I think most people know, in general, “whodunnit” in the case of Murder on the Orient Express. But if they can remember all the ins and outs then they have a far better memory than I do. The devil is most definitely in the detail in this surprisingly short tale (only 250 pages). The sheer number of passengers/suspects means it’s quite hard to keep track of who’s who and what’s what, diverting our minds from asking questions such as: “Really?!”, “Would that ever happen in a million years?” and “Would even Sherlock Holmes be able to make such accurate intuitive leaps?”
The story is extremely economical. The focus is on short, snappy descriptions and lots of dialogue. In fact, I think what most impressed me was how Christie managed to reveal a lot about her characters through what they said.
Like me, other British readers of a certain age may also find it impossible to read any of the Poirot mysteries without picturing David Suchet twirling his moustache:
Although thankfully this didn’t detract from my enjoyment of the story! And I thought the best part was the ending where, in a formula which has become an English murder mystery classic, Poirot gathers all the suspects together to reveal all.
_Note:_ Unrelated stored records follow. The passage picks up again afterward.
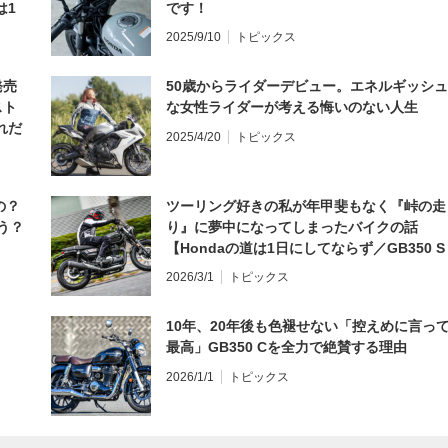
は1
です！
編】
2025/9/10
トピックス
発売
50歳からライダーデビュー。エネルギッシュ
スト
な女性ライダーが考える悔いのない人生
れだ
2025/4/20
トピックス
の？
ツーリング好きの私が年甲斐もなく『峠の走
う？
り』に夢中になってしまったバイクの話
【Hondaの道は1日にしてならず／GB350 S
インプレ・レビュー 前編】
2026/3/1
トピックス
10年、20年後も色褪せない「控えめに言っ
最高」GB350 Cを全力で絶賛する理由
2026/1/1
トピックス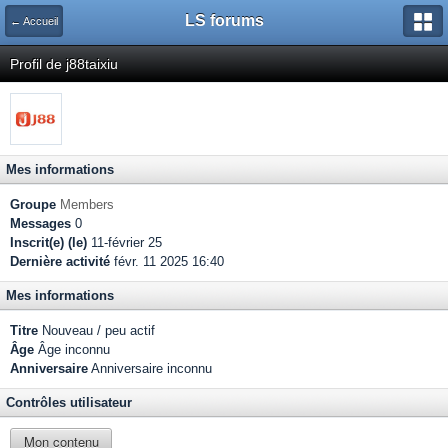
LS forums
← Accueil
Profil de j88taixiu
Mes informations
Groupe
Members
Messages
0
Inscrit(e) (le)
11-février 25
Dernière activité
févr. 11 2025 16:40
Mes informations
Titre
Nouveau / peu actif
Âge
Âge inconnu
Anniversaire
Anniversaire inconnu
Contrôles utilisateur
Mon contenu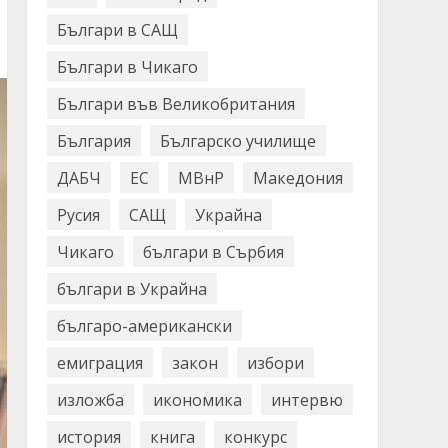
Българи в САЩ
Българи в Чикаго
Българи във Великобритания
България
Българско училище
ДАБЧ
ЕС
МВнР
Македония
Русия
САЩ
Украйна
Чикаго
българи в Сърбия
българи в Украйна
българо-американски
емиграция
закон
избори
изложба
икономика
интервю
история
книга
конкурс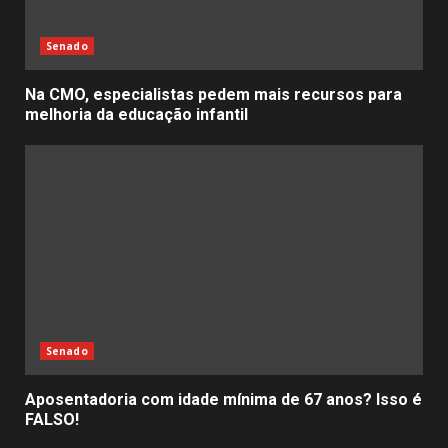
Senado
Na CMO, especialistas pedem mais recursos para
melhoria da educação infantil
Senado
Aposentadoria com idade mínima de 67 anos? Isso é
FALSO!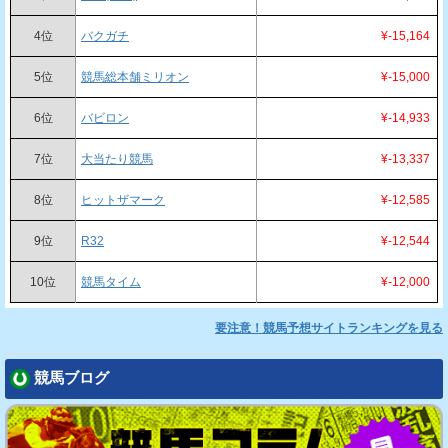
4位
バクガチ
¥-15,164
5位
競馬総本舗ミリオン
¥-15,000
6位
バビロン
¥-14,933
7位
大当たり競馬
¥-13,337
8位
ヒットザマーク
¥-12,585
9位
R32
¥-12,544
10位
競馬タイム
¥-12,000
要注意！競馬予想サイトランキングを見る
競馬ブログ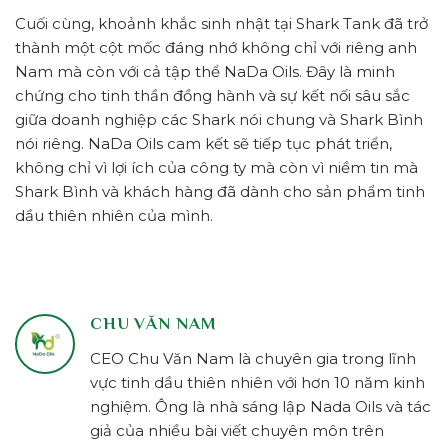
Cuối cùng, khoảnh khắc sinh nhật tại Shark Tank đã trở
thành một cột mốc đáng nhớ không chỉ với riêng anh
Nam mà còn với cả tập thể NaDa Oils. Đây là minh
chứng cho tinh thần đồng hành và sự kết nối sâu sắc
giữa doanh nghiệp các Shark nói chung và Shark Bình
nói riêng. NaDa Oils cam kết sẽ tiếp tục phát triển,
không chỉ vì lợi ích của công ty mà còn vì niềm tin mà
Shark Bình và khách hàng đã dành cho sản phẩm tinh
dầu thiên nhiên của mình.
CHU VĂN NAM
CEO Chu Văn Nam là chuyên gia trong lĩnh
vực tinh dầu thiên nhiên với hơn 10 năm kinh
nghiệm. Ông là nhà sáng lập Nada Oils và tác
giả của nhiều bài viết chuyên môn trên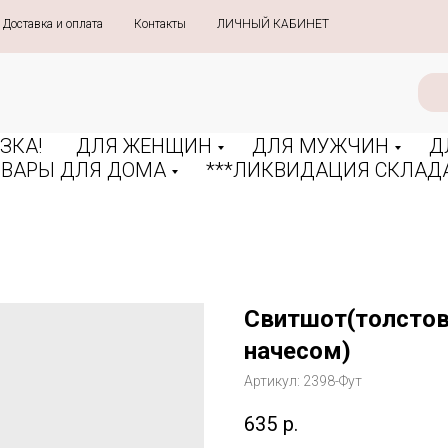
Доставка и оплата
»
Контакты
»
ЛИЧНЫЙ КАБИНЕТ
ЗКА!
ДЛЯ ЖЕНЩИН
ДЛЯ МУЖЧИН
Д
ОВАРЫ ДЛЯ ДОМА
***ЛИКВИДАЦИЯ СКЛАДА
Свитшот(толстов
начесом)
Артикул:
2398-Фут
635
р.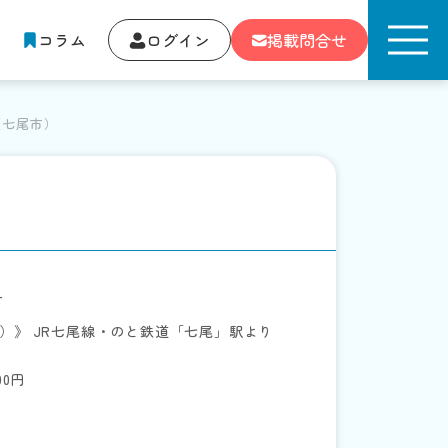
コラム
ログイン
掲載問合せ
（七尾市）
町
）》 JR七尾線・のと鉄道「七尾」駅より
000円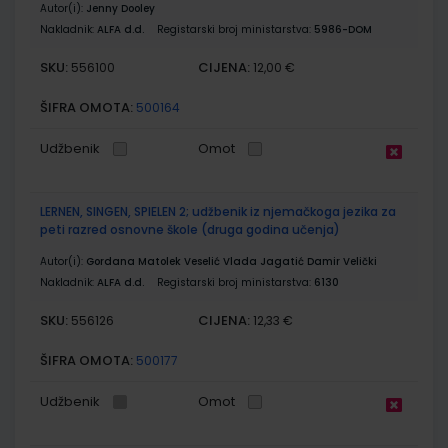
Autor(i):
Jenny Dooley
Nakladnik:
ALFA d.d.
Registarski broj ministarstva:
5986-DOM
SKU:
CIJENA:
556100
12,00 €
ŠIFRA OMOTA:
500164
Udžbenik
Omot
LERNEN, SINGEN, SPIELEN 2; udžbenik iz njemačkoga jezika za
peti razred osnovne škole (druga godina učenja)
Autor(i):
Gordana Matolek Veselić Vlada Jagatić Damir Velički
Nakladnik:
ALFA d.d.
Registarski broj ministarstva:
6130
SKU:
CIJENA:
556126
12,33 €
ŠIFRA OMOTA:
500177
Udžbenik
Omot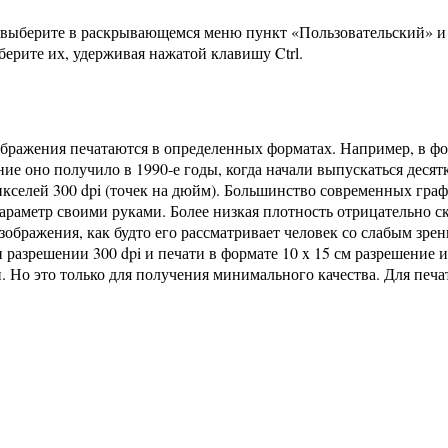
 выберите в раскрывающемся меню пункт «Пользовательский» и 
ерите их, удерживая нажатой клавишу Ctrl.
ображения печатаются в определенных форматах. Например, в ф
ние оно получило в 1990-е годы, когда начали выпускаться деся
икселей 300 dpi (точек на дюйм). Большинство современных гра
араметр своими руками. Более низкая плотность отрицательно с
ображения, как будто его рассматривает человек со слабым зрен
и разрешении 300 dpi и печати в формате 10 x 15 см разрешение
. Но это только для получения минимального качества. Для печ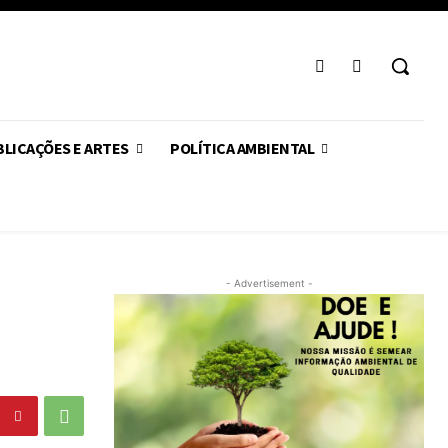
LICAÇÕES E ARTES
POLÍTICA AMBIENTAL
- Advertisement -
So why didn’t I give Murder on the Orient Express more stars? Firstly, because I found the book too economical. I could have done with more build-up before the murder, more descriptions of the fabulous train, the countryside it passed through and the atmosphere when stuck in the snow drift, and also more information about each of the characters. Secondly, although it was probably “acceptable” in 1934 and the character interactions would have appeared less believable to contemporary readers without it, the casual racism and sexism thrown about all over the place got on my nerves. Finally because the person who gets bumped off is quickly identified as a nasty piece of work (not a spoiler – you find this out very early on), it’s difficult to care about who killed them and why. And that’s a problem if you want your readers to stick with you while your detective uses his “little grey cells” to figure all that out.
A fun, quick read and most definitely a piece of its period. I’d love to see someone do a modern adaptation – taking the same premise, but changing the setting, back story etc. And I’m looking forward to reading more Christie in future!